There was no dispute that the win had occurred fairly. Mr. Ward did not contest having accepted the Sportingbet terms and conditions as part of his betting account registration. In fact, he’d admitted to not having read these. This being an important point often overlooked by players wanting to place their first bet. In addition, the betting slip displaying the total possible payment, also had a clear indication that winning amounts may be limited.

The winnings dispute should have been handled by the Provincial Licensing Authority

Sportingbet attempted to exclude the jurisdiction of the Court to hear this matter. In accordance with Section 78(1) of the Western Cape Gambling and Racing Act, Act 4 of 1996 (the Act). This essentially excludes the Court from hearing an alleged player winnings dispute where the licensee refused to make payment. Sportingbet further contended that in the event of an unsatisfactory dispute result, the matter must be referred to the provincial licensing authority. There is actually no agreement that excludes the Court’s jurisdiction in such matters. This argument was therefore dismissed from the case.

South Africans have a right to a fair public hearing

South African gambling regulations include guidelines for dispute resolution. If a dispute cannot be resolved to the satisfaction of the player, the licensee must inform the player. It also has a responsibility to refer the matter to the gambling board within 48 hours. The player too was able to raise a dispute with the gambling board but was under no obligation to do so. In this instance, Sporting bet did not refer the winnings dispute to the gambling board. Furthermore, Section 34 of the Constitution states that everyone has the right to a fair public hearing. That or, if appropriate, an independent tribunal. The purpose of which, is to decide any dispute that can be resolved by the application of the law.

The player should have been aware of the maximum payment possible per the terms and conditions

As it regards the total possible payment as indicated on the betting slip, an amount of R4, 841,728.28. The player should have known that this winning amount was in fact not possible, under Sportingbet terms and conditions. It was suggested that the amount was a product of a computer-generated mathematical calculation. This was however dismissed by the player’s lawyer as an untenable basis for interpretation of the Sportingbet agreement. Since registering his betting account, the player placed at least 530 bets with Sportingbet. As such he should have been sufficiently familiar with standard Sportingbet terms and conditions, specifically as it relates to limits. Attention is also drawn to exactly this fact each time before a bet is actually placed.

Final judgement

The judge ruling the case, observed that there is no difference in standard terms and conditions and those applicable to each individual betting transaction. Further, that there was nothing specifically indicating that the player was explicitly entitled to the total possible payment.
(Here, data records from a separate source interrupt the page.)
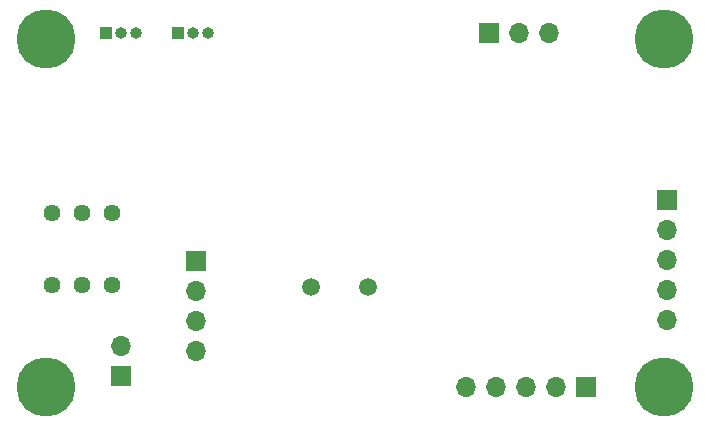
<source format=gbr>
%TF.GenerationSoftware,KiCad,Pcbnew,(5.1.8)-1*%
%TF.CreationDate,2021-01-04T13:49:47+01:00*%
%TF.ProjectId,fablab,6661626c-6162-42e6-9b69-6361645f7063,rev?*%
%TF.SameCoordinates,Original*%
%TF.FileFunction,Soldermask,Bot*%
%TF.FilePolarity,Negative*%
%FSLAX46Y46*%
G04 Gerber Fmt 4.6, Leading zero omitted, Abs format (unit mm)*
G04 Created by KiCad (PCBNEW (5.1.8)-1) date 2021-01-04 13:49:47*
%MOMM*%
%LPD*%
G01*
G04 APERTURE LIST*
%ADD10C,5.000000*%
%ADD11C,2.900000*%
%ADD12R,1.700000X1.700000*%
%ADD13O,1.700000X1.700000*%
%ADD14O,1.000000X1.000000*%
%ADD15R,1.000000X1.000000*%
%ADD16C,1.440000*%
%ADD17C,1.500000*%
G04 APERTURE END LIST*
D10*
%TO.C,H3*%
X17780000Y-182880000D03*
D11*
X17780000Y-182880000D03*
%TD*%
D10*
%TO.C,H1*%
X17780000Y-153416000D03*
D11*
X17780000Y-153416000D03*
%TD*%
D10*
%TO.C,H4*%
X70104000Y-182880000D03*
D11*
X70104000Y-182880000D03*
%TD*%
D10*
%TO.C,H2*%
X70104000Y-153416000D03*
D11*
X70104000Y-153416000D03*
%TD*%
D12*
%TO.C,J5*%
X63500000Y-182880000D03*
D13*
X60960000Y-182880000D03*
X58420000Y-182880000D03*
X55880000Y-182880000D03*
X53340000Y-182880000D03*
%TD*%
D12*
%TO.C,J4*%
X70300000Y-167000000D03*
D13*
X70300000Y-169540000D03*
X70300000Y-172080000D03*
X70300000Y-174620000D03*
X70300000Y-177160000D03*
%TD*%
D14*
%TO.C,U1*%
X25400000Y-152908000D03*
X24130000Y-152908000D03*
D15*
X22860000Y-152908000D03*
%TD*%
D14*
%TO.C,U2*%
X31496000Y-152908000D03*
X30226000Y-152908000D03*
D15*
X28956000Y-152908000D03*
%TD*%
D12*
%TO.C,J2*%
X24053800Y-181965600D03*
D13*
X24053800Y-179425600D03*
%TD*%
D16*
%TO.C,RV1*%
X18288000Y-168148000D03*
X20828000Y-168148000D03*
X23368000Y-168148000D03*
%TD*%
%TO.C,RV2*%
X23368000Y-174244000D03*
X20828000Y-174244000D03*
X18288000Y-174244000D03*
%TD*%
D17*
%TO.C,Y1*%
X45028000Y-174404000D03*
X40148000Y-174404000D03*
%TD*%
D12*
%TO.C,J1*%
X30454600Y-172161200D03*
D13*
X30454600Y-174701200D03*
X30454600Y-177241200D03*
X30454600Y-179781200D03*
%TD*%
D12*
%TO.C,J3*%
X55219600Y-152908000D03*
D13*
X57759600Y-152908000D03*
X60299600Y-152908000D03*
%TD*%
M02*

</source>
The maximum possible payment was therefore always R1,000,000 as indicated in the Sportingbet terms and conditions, accepted by the player. The player’s claim of his entitlement to the maximum possible payment, was as such artificial. As a result, and the final ruling for the case, the player’s claim was dismissed with costs.

What have we learnt from this winnings dispute case?

Nothing happens overnight

The winning event occurred on 31st October 2014 and the final ruling for the case was passed, over three years later, on 20th November 2017. Legal action takes time and so, if you should decide to go this route, be prepared to have plenty of patience.

Even an undesired outcome has a cost

Since the case was dismissed as an artificial claim, the player did not get the results he’d hoped for in the end. He was also expected to pay the costs associated with the trial, meaning he had ended up with even less than the maximum payment of R1,000,000.

Always read the fine print

A common phrase most of us are familiar with. In this instance however, the print, or in other words, the standard terms and conditions, were explicitly clear. The player was expected to have read and understood these with his acceptance of the same when registering his account. Furthermore, terms and conditions that do not infringe gambling law, human or other constitutional rights, are legally binding and upheld.